MATERIAL TO PROCESS:
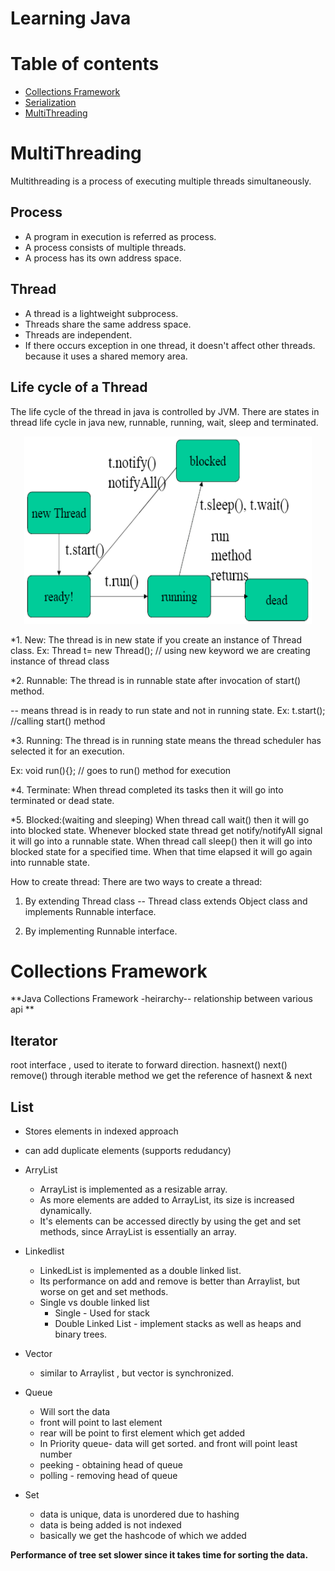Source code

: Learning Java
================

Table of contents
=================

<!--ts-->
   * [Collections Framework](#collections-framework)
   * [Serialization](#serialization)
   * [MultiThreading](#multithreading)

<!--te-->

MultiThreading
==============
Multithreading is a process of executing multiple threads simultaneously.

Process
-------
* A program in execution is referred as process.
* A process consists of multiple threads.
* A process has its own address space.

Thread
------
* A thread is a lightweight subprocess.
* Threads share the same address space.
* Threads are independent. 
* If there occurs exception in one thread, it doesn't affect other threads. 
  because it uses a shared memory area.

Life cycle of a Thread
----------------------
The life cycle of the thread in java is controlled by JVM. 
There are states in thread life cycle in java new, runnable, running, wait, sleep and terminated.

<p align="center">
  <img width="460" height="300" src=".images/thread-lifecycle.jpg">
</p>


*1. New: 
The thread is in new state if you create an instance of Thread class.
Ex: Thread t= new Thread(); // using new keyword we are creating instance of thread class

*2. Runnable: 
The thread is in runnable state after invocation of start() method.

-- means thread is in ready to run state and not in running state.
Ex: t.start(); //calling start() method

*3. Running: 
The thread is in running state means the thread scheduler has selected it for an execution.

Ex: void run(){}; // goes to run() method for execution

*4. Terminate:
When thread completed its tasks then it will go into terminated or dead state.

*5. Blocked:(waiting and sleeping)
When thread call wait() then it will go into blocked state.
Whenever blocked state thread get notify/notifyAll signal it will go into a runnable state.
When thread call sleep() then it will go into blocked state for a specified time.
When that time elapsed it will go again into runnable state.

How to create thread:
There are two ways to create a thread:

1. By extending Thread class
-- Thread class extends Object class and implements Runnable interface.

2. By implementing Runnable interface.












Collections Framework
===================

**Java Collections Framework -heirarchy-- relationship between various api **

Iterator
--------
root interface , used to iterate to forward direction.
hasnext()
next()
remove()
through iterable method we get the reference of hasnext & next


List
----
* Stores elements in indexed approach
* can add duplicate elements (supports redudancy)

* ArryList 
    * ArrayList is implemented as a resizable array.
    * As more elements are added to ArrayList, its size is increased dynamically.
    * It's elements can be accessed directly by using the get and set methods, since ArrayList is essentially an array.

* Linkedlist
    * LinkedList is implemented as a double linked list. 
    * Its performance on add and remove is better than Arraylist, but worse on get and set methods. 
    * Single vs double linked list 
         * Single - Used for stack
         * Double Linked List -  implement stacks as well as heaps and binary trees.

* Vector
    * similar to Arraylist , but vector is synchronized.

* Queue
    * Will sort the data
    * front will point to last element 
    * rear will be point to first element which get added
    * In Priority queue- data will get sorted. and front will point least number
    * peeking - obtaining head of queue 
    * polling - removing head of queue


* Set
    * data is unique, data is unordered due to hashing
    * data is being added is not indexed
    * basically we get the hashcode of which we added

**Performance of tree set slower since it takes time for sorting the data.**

WHAT TO PRODUCE: In the lines above, change every "address space" to "memory space" and leave everything else as it is. Omit the pictures from your answer.

EXPECTED OUTPUT:
Source code

: Learning Java
================

Table of contents
=================

<!--ts-->
   * [Collections Framework](#collections-framework)
   * [Serialization](#serialization)
   * [MultiThreading](#multithreading)

<!--te-->

MultiThreading
==============
Multithreading is a process of executing multiple threads simultaneously.

Process
-------
* A program in execution is referred as process.
* A process consists of multiple threads.
* A process has its own memory space.

Thread
------
* A thread is a lightweight subprocess.
* Threads share the same memory space.
* Threads are independent. 
* If there occurs exception in one thread, it doesn't affect other threads. 
  because it uses a shared memory area.

Life cycle of a Thread
----------------------
The life cycle of the thread in java is controlled by JVM. 
There are states in thread life cycle in java new, runnable, running, wait, sleep and terminated.

<p align="center">
  <img width="460" height="300" src=".images/thread-lifecycle.jpg">
</p>


*1. New: 
The thread is in new state if you create an instance of Thread class.
Ex: Thread t= new Thread(); // using new keyword we are creating instance of thread class

*2. Runnable: 
The thread is in runnable state after invocation of start() method.

-- means thread is in ready to run state and not in running state.
Ex: t.start(); //calling start() method

*3. Running: 
The thread is in running state means the thread scheduler has selected it for an execution.

Ex: void run(){}; // goes to run() method for execution

*4. Terminate:
When thread completed its tasks then it will go into terminated or dead state.

*5. Blocked:(waiting and sleeping)
When thread call wait() then it will go into blocked state.
Whenever blocked state thread get notify/notifyAll signal it will go into a runnable state.
When thread call sleep() then it will go into blocked state for a specified time.
When that time elapsed it will go again into runnable state.

How to create thread:
There are two ways to create a thread:

1. By extending Thread class
-- Thread class extends Object class and implements Runnable interface.

2. By implementing Runnable interface.












Collections Framework
===================

**Java Collections Framework -heirarchy-- relationship between various api **

Iterator
--------
root interface , used to iterate to forward direction.
hasnext()
next()
remove()
through iterable method we get the reference of hasnext & next


List
----
* Stores elements in indexed approach
* can add duplicate elements (supports redudancy)

* ArryList 
    * ArrayList is implemented as a resizable array.
    * As more elements are added to ArrayList, its size is increased dynamically.
    * It's elements can be accessed directly by using the get and set methods, since ArrayList is essentially an array.

* Linkedlist
    * LinkedList is implemented as a double linked list. 
    * Its performance on add and remove is better than Arraylist, but worse on get and set methods. 
    * Single vs double linked list 
         * Single - Used for stack
         * Double Linked List -  implement stacks as well as heaps and binary trees.

* Vector
    * similar to Arraylist , but vector is synchronized.

* Queue
    * Will sort the data
    * front will point to last element 
    * rear will be point to first element which get added
    * In Priority queue- data will get sorted. and front will point least number
    * peeking - obtaining head of queue 
    * polling - removing head of queue


* Set
    * data is unique, data is unordered due to hashing
    * data is being added is not indexed
    * basically we get the hashcode of which we added

**Performance of tree set slower since it takes time for sorting the data.**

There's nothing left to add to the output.